Investor: What are the meanings of subscription warrant and put warrant respectively?
Li Jin: Woven wheel is the right to buy or sell relevant assets. The right to buy is called "call", and the right to sell is called "put".
If investors are optimistic about the future performance of relevant assets, they should buy subscription certificates. When the market price of related assets is higher than
At the exercise price, theoretically, investors can use the exercise price to buy related assets, and then sell them at the market price to earn the difference. Since the current warrants are all settled in cash, investors will receive the cash difference between the settlement price and the strike price. On the contrary, if the market price of the relevant assets is lower than the exercise price, the wheel will have no value and investors will lose the cost of buying the wheel.

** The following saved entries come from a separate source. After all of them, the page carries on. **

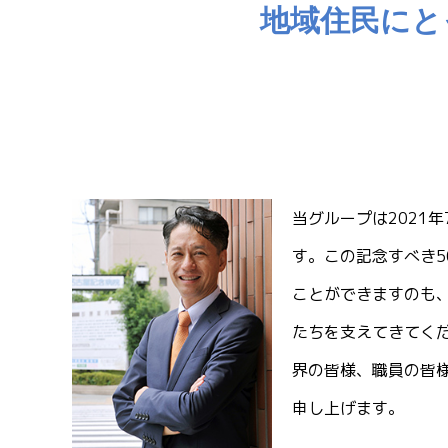
地域住民にと
当グループは2021
す。この記念すべき5
ことができますのも
たちを支えてきてく
界の皆様、職員の皆
申し上げます。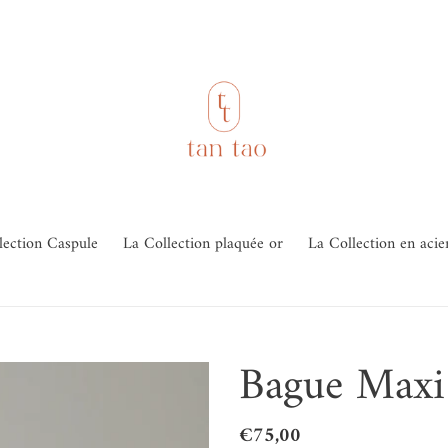
lection Caspule
La Collection plaquée or
La Collection en acie
Bague Maxi
Prix
€75,00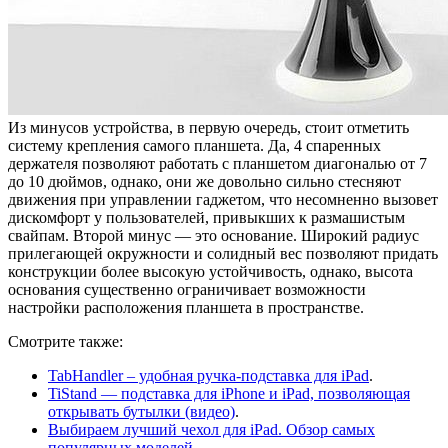
Из минусов устройства, в первую очередь, стоит отметить
систему крепления самого планшета. Да, 4 спаренных
держателя позволяют работать с планшетом диагональю от 7
до 10 дюймов, однако, они же довольно сильно стесняют
движения при управлении гаджетом, что несомненно вызовет
дискомфорт у пользователей, привыкших к размашистым
свайпам. Второй минус — это основание. Широкий радиус
прилегающей окружности и солидный вес позволяют придать
конструкции более высокую устойчивость, однако, высота
основания существенно ограничивает возможности
настройки расположения планшета в пространстве.
Смотрите также:
TabHandler – удобная ручка-подставка для iPad
.
TiStand — подставка для iPhone и iPad, позволяющая
открывать бутылки (видео)
.
Выбираем лучший чехол для iPad. Обзор самых
популярных моделей
.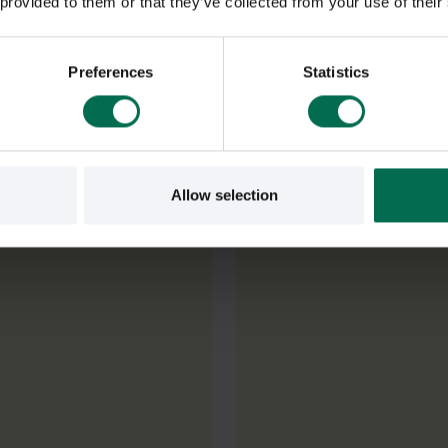
 provided to them or that they’ve collected from your use of their
ler öppna kontorslandskap. Ofta behöver vi sitta ifred utan att bli 
 ljudet.
Preferences
Statistics
Allow selection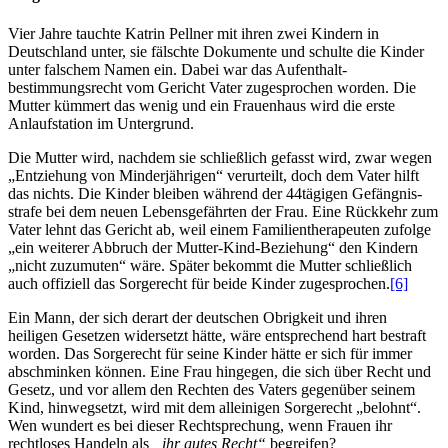
Vier Jahre tauchte Katrin Pellner mit ihren zwei Kindern in
Deutschland unter, sie fälschte Dokumente und schulte die Kinder
unter falschem Namen ein. Dabei war das Aufenthalt­
bestimmungsrecht vom Gericht Vater zugesprochen worden. Die
Mutter kümmert das wenig und ein Frauenhaus wird die erste
Anlaufstation im Untergrund.
Die Mutter wird, nachdem sie schließlich gefasst wird, zwar wegen
„Entziehung von Minder­jährigen“ verurteilt, doch dem Vater hilft
das nichts. Die Kinder bleiben während der 44tägigen Gefängnis­
strafe bei dem neuen Lebens­gefährten der Frau. Eine Rückkehr zum
Vater lehnt das Gericht ab, weil einem Familien­therapeuten zufolge
„ein weiterer Abbruch der Mutter-Kind-Beziehung“ den Kindern
„nicht zuzumuten“ wäre. Später bekommt die Mutter schließlich
auch offiziell das Sorgerecht für beide Kinder zugesprochen.
[6]
Ein Mann, der sich derart der deutschen Obrigkeit und ihren
heiligen Gesetzen widersetzt hätte, wäre entsprechend hart bestraft
worden. Das Sorgerecht für seine Kinder hätte er sich für immer
abschminken können. Eine Frau hingegen, die sich über Recht und
Gesetz, und vor allem den Rechten des Vaters gegenüber seinem
Kind, hinwegsetzt, wird mit dem alleinigen Sorgerecht „belohnt“.
Wen wundert es bei dieser Recht­sprechung, wenn Frauen ihr
rechtloses Handeln als
„ihr gutes Recht“
begreifen?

If investors are pessimistic about the future performance of relevant assets, they should buy put warrants. When the market price of the relevant asset is lower than the exercise price, theoretically, investors can buy the relevant asset from the market, and then sell it to the issuer at the exercise price to earn the difference. In actual transactions, investors will receive the cash difference between the exercise price and the settlement price. However, if the price of the relevant assets is higher than the exercise price, the investors will lose the cost of buying the wheel.
The above profit model assumes that investors hold the warrants to maturity. In addition, investors can also make profits by buying low and selling high, which is similar to trading shares No big difference.